狂気の王と永遠の愛(接吻)を 【第一部 センスイ編収録版】
ⅩⅢ―ⅱ 雷の王
そして、まじまじと見つめてくる小さな瞳に気が付いたエデンは視線をアレスとカイへと向け…
「ん?なんだチビ。俺の顔になんかついてるか?」
稲妻の地鳴りのような低い声で問われ、アレスとカイは慌てて姿勢を正す。
(しまった…っ!あまりにも不躾な・・・)
アレスはとっさに別の事を考えた。言い逃れをするわけではないが、これは他国と違って彼の別名が二つあることが気になっていたからだ。

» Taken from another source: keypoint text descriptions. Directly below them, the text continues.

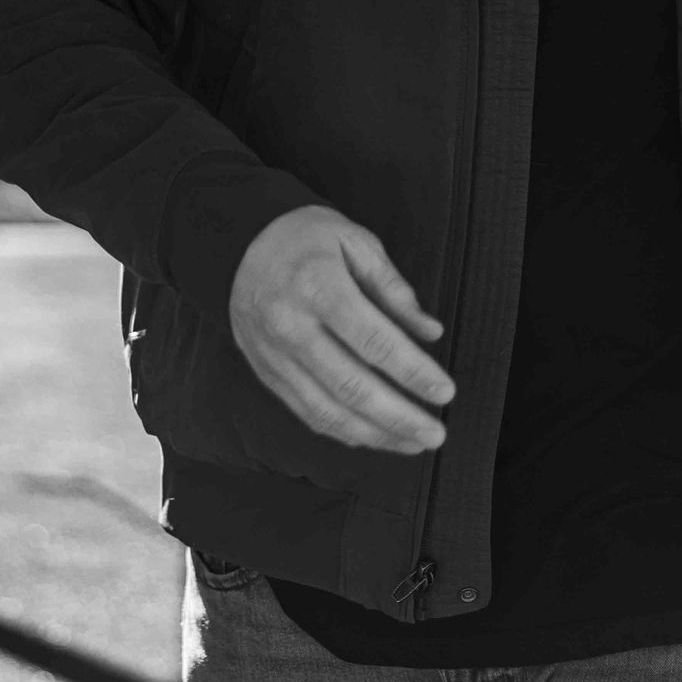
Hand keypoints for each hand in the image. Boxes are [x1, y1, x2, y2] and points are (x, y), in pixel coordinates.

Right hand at [228, 207, 455, 454]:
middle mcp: (291, 326)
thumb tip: (429, 332)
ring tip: (412, 442)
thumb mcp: (355, 243)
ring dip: (375, 434)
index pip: (374, 342)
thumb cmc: (305, 239)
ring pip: (328, 410)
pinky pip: (307, 412)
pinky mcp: (267, 373)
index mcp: (318, 287)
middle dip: (399, 416)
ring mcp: (275, 356)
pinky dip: (343, 430)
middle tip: (434, 432)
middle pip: (352, 386)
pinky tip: (373, 436)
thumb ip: (393, 289)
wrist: (239, 246)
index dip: (413, 372)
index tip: (443, 390)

「エデン王!ひとつお聞きしてもよろしいでしょうか!!」
緊張のため声が上ずりながらもアレスは思い切って質問してみることにした。王と会話が出来ることなど滅多にない。その興奮が後押ししているのか、いつになく積極的な彼だ。
「なんだ?言ってみろ」
腕組みをした雷の王は了承し、アレスの言葉に耳を傾けている。
「ありがとうございます!
<革命の王>と<雷帝>と呼び名が二つあられるのは何故でしょうか…」
勢いに任せて言葉を発したアレスの語尾がだんだん弱くなっていった。それもそのはず、先程まで親し気に笑みを浮かべていたエデン王の顔が一瞬険しくなったからだった。
「…アレス、その質問は…」
慌てた様子のブラストがアレスを振り返り、前方のエデンの様子をうかがっているように見えた。